-------- GIVEN INFORMATION --------

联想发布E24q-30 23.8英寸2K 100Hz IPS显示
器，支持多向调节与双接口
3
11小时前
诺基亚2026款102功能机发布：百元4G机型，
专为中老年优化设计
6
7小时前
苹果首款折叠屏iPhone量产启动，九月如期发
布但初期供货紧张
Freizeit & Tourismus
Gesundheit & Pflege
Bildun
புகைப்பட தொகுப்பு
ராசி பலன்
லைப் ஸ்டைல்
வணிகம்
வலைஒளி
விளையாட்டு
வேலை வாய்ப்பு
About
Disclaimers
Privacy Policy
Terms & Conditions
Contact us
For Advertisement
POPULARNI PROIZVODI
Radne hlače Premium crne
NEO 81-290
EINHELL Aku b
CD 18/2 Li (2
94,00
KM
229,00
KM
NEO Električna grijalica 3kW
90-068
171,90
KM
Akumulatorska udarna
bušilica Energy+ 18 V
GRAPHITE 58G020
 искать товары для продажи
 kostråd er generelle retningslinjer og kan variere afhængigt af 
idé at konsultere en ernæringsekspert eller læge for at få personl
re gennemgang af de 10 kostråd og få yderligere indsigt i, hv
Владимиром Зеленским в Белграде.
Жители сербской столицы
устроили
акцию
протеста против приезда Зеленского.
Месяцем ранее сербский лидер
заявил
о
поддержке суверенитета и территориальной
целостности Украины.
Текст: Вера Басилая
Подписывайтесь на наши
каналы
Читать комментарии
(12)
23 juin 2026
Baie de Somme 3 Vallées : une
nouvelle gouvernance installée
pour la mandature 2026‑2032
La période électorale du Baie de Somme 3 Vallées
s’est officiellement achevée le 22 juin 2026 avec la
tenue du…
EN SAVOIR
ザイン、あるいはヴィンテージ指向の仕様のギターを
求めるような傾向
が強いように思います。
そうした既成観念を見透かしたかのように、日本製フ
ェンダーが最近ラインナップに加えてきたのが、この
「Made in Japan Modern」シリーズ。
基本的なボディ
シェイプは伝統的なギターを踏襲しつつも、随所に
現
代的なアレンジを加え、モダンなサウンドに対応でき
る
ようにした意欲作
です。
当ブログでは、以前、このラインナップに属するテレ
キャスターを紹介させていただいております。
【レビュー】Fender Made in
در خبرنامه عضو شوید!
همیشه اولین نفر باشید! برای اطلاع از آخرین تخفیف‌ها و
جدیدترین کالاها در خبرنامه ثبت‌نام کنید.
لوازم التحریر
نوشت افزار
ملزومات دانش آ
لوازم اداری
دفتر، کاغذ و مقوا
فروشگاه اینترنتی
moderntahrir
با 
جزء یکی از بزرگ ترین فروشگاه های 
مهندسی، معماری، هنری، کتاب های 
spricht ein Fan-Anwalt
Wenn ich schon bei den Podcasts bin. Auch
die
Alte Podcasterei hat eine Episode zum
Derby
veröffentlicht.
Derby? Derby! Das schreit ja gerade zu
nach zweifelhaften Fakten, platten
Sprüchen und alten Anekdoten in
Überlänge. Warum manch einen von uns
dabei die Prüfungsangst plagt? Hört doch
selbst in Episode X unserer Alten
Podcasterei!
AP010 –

--------

*WHAT NEEDS TO BE DONE*. Within the material, find all lines that hold the word "خبرنامه" and show them.

*PROBLEM SOLUTION*.
در خبرنامه عضو شوید!
جدیدترین کالاها در خبرنامه ثبت‌نام کنید.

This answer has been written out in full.